───── Given data ─────

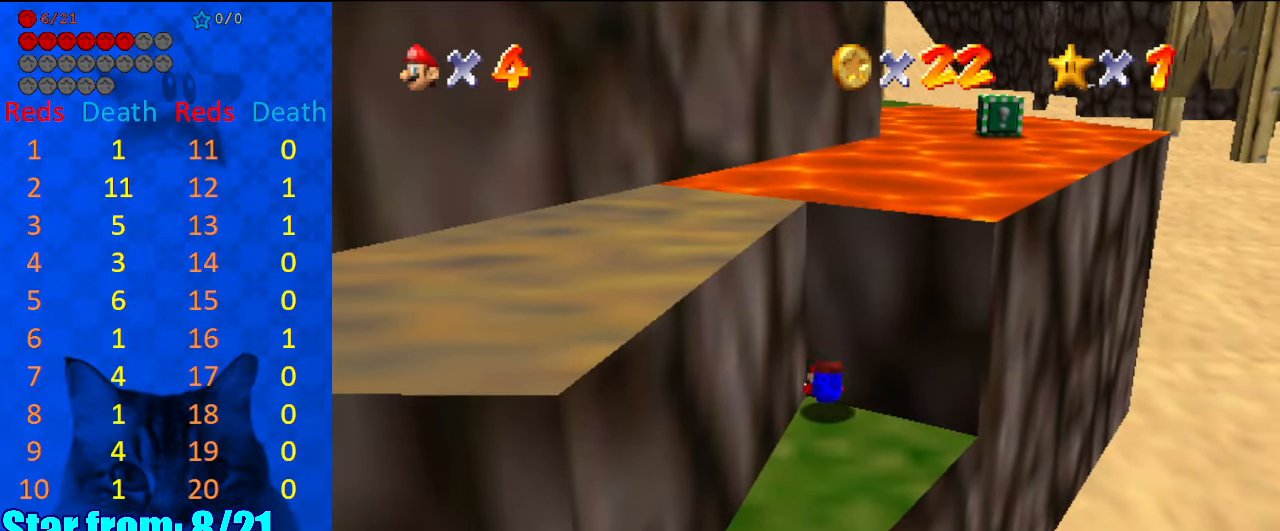
Gameplay with keyboard; each line is a JSON object with the keys held at the frame after it. "events" lists presses ("down") and releases ("up") of "a", "c", "ctrl", "d", "down", "left", "return", "right", "s", "shift", "up", "w", "x" and "y" between this image and that frame as [ms after this image, input, new state], when the widget could be followed in between. No other keys are recorded. Mouse input is not recorded.
{"keys": ["shift", "up"], "events": [[67, "ctrl", "down"], [67, "shift", "down"], [267, "ctrl", "up"]]}
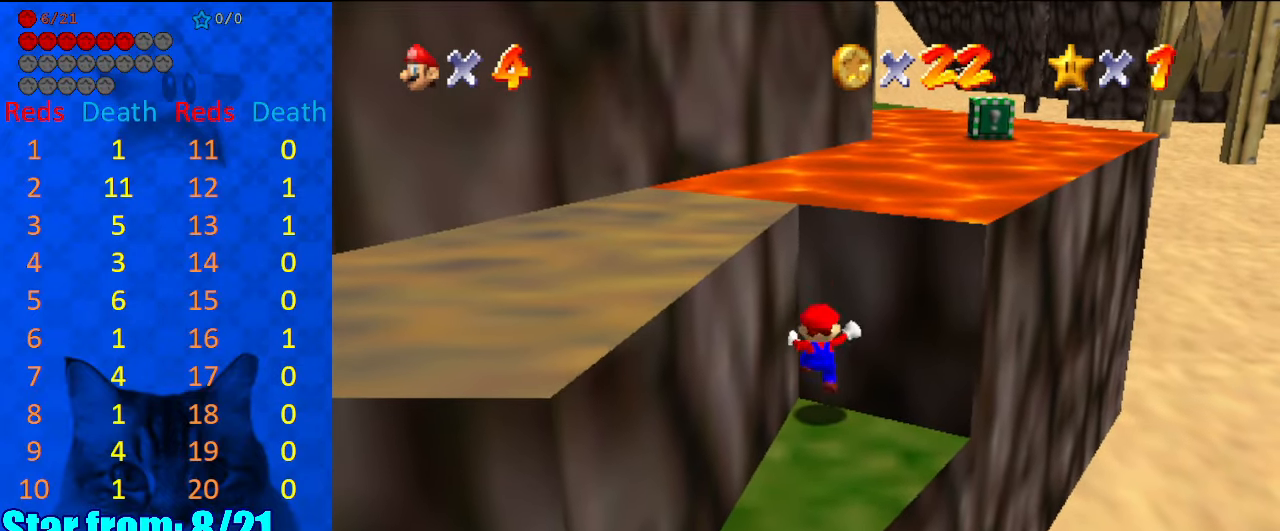
{"keys": ["ctrl", "shift", "up"], "events": [[134, "ctrl", "down"], [267, "ctrl", "up"], [267, "shift", "up"], [467, "shift", "down"], [500, "ctrl", "down"]]}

─────

- [Instructions for the task] Repeat the listing above verbatim, but exclude the pictures it contains.

- [Output of the exercise]
Gameplay with keyboard; each line is a JSON object with the keys held at the frame after it. "events" lists presses ("down") and releases ("up") of "a", "c", "ctrl", "d", "down", "left", "return", "right", "s", "shift", "up", "w", "x" and "y" between this image and that frame as [ms after this image, input, new state], when the widget could be followed in between. No other keys are recorded. Mouse input is not recorded.
{"keys": ["shift", "up"], "events": [[67, "ctrl", "down"], [67, "shift", "down"], [267, "ctrl", "up"]]}
{"keys": ["ctrl", "shift", "up"], "events": [[134, "ctrl", "down"], [267, "ctrl", "up"], [267, "shift", "up"], [467, "shift", "down"], [500, "ctrl", "down"]]}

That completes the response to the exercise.